La Interstate 26 è un’autostrada lunga 562 chilometri che attraversa il Tennesse, la Carolina del Nord e quella del Sud, congiungendo Kingsport a Charleston. In questa città della Carolina del Sud, nota agli americani per alcuni sanguinosi combattimenti legati alla guerra di Secessione, è nata e cresciuta Becca Smith, giovane songwriter che a luglio ha pubblicato il suo primo album solista, dopo la consueta gavetta di anni passati a comporre, a suonare con piccole band e, soprattutto, esibirsi in piccoli locali della zona (Charleston Music Hall, The Pour House e New Brookland Taverna), catturando l’attenzione di critica e pubblico.

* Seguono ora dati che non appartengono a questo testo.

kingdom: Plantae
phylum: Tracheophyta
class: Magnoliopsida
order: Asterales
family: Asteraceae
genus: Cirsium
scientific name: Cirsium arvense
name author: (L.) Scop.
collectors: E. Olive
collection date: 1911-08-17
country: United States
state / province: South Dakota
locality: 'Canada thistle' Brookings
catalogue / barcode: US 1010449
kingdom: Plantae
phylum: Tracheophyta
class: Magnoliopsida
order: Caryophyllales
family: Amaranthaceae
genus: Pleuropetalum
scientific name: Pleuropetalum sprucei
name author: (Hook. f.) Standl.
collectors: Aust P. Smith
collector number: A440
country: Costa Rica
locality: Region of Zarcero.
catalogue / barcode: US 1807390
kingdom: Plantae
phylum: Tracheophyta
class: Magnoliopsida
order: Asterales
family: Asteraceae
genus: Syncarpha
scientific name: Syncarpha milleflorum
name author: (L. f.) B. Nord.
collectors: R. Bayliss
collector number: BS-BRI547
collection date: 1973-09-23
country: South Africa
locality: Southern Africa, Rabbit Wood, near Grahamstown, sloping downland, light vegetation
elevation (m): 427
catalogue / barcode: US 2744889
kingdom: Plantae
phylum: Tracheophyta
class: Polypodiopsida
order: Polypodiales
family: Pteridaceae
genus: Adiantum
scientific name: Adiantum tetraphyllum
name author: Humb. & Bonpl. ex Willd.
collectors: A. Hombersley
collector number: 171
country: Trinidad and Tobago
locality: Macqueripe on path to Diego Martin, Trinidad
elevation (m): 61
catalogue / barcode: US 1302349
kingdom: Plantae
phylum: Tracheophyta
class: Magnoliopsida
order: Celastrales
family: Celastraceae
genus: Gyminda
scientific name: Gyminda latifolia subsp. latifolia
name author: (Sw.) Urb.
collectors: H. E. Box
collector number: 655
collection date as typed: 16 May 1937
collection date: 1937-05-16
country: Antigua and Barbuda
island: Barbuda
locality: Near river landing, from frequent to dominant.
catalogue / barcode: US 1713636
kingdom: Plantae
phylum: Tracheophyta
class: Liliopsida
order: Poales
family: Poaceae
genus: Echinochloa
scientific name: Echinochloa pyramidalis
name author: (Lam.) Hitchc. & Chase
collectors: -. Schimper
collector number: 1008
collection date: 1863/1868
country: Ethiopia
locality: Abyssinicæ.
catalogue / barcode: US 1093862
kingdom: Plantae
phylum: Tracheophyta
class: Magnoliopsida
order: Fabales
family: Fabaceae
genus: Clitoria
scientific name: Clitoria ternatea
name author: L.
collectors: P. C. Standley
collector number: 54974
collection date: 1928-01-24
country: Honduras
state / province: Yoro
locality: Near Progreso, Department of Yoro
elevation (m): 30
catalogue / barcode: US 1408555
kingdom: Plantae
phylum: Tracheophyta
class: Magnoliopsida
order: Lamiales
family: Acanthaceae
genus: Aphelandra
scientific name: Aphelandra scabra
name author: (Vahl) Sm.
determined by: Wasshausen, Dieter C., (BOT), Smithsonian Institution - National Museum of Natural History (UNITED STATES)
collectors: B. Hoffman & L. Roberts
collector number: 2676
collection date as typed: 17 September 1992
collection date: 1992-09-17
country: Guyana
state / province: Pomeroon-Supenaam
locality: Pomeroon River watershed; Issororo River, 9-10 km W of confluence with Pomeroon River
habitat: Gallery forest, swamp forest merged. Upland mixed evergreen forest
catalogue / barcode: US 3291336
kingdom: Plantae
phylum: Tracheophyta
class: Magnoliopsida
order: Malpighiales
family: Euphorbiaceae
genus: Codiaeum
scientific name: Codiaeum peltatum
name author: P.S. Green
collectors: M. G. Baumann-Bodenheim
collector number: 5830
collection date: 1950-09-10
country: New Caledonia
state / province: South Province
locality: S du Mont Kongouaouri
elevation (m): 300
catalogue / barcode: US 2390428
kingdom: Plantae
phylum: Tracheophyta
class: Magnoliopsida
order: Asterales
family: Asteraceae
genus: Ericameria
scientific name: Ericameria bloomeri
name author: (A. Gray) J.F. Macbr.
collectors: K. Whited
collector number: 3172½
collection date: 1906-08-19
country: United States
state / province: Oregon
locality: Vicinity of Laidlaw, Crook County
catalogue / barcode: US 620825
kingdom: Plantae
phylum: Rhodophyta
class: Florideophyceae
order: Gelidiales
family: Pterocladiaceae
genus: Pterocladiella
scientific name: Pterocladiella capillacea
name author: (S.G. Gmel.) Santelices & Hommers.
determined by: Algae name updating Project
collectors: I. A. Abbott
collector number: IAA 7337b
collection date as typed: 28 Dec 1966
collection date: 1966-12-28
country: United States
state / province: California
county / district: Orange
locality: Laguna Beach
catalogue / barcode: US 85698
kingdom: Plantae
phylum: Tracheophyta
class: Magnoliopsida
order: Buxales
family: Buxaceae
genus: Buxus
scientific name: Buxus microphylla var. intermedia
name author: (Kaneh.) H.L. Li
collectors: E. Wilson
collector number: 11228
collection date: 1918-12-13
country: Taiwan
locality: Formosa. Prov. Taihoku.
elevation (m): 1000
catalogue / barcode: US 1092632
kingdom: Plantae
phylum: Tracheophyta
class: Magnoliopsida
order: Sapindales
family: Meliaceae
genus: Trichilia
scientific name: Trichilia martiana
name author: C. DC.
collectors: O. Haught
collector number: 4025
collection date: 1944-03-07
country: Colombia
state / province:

Un disco autoprodotto, composto di dodici canzoni originali registrate da James Frolio e masterizzate da Jeremy Lubsey dei Truphonic Studios, che traggono fonte d’ispirazione proprio dall’autostrada che parte da Charleston, uno degli elementi iconografici della cultura musicale americana (l’immagine di copertina è un esplicito rimando all’on the road) e fonte inesauribile di storie quotidiane, che sono poi il corpus delle liriche che Becca canta con sincero trasporto (il tema del viaggio, la malinconia agrodolce del ricordo della propria casa, gli affetti tenuti in serbo vicino al cuore).

Su uno spartito classicissimo e, a dire il vero, inevitabilmente un po' consunto (la fedeltà degli americani alle radici è immutabile nei secoli dei secoli), la Smith ci mette comunque del suo, a partire dall’autenticità e dalla passione della sua giovane età, dalla bella voce dal timbro inequivocabilmente country e, nonostante la consueta triangolazione voce, piano e chitarra, dalla voglia di scartare l’ovvio, come succede nella lunga, stratificata e bellissima Ocean, coinvolgente ballata di sette minuti segnata da un brillante arrangiamento d’archi, che evita il melenso in favore di un suono più autenticamente roots.

Difficile, poi, in un album d’esordio, trovare così tante buone canzoni, figlie di un songwriting già maturo e consapevole dei propri mezzi: dal country pimpante di The Murder Ballad Of Francie Lou, alla melodia caracollante e divertita di Shark Song, al piglio rock che anima Let The Kids Out, un brano che suonerebbe ottimamente anche in versione elettrica, fino ad Arcadia e Serendipity, due struggenti ballate col cuore in mano, che potrebbero trovar posto tranquillamente nel songbook di Lori McKenna, tanto per citare un’artista con cui la Smith ha parecchi punti di contatto. Un esordio coi fiocchi, dunque, per una giovane artista che deve percorrere ancora molta strada, ma che ha già imboccato la direzione giusta. Talentuosa, autentica, una vera sorpresa.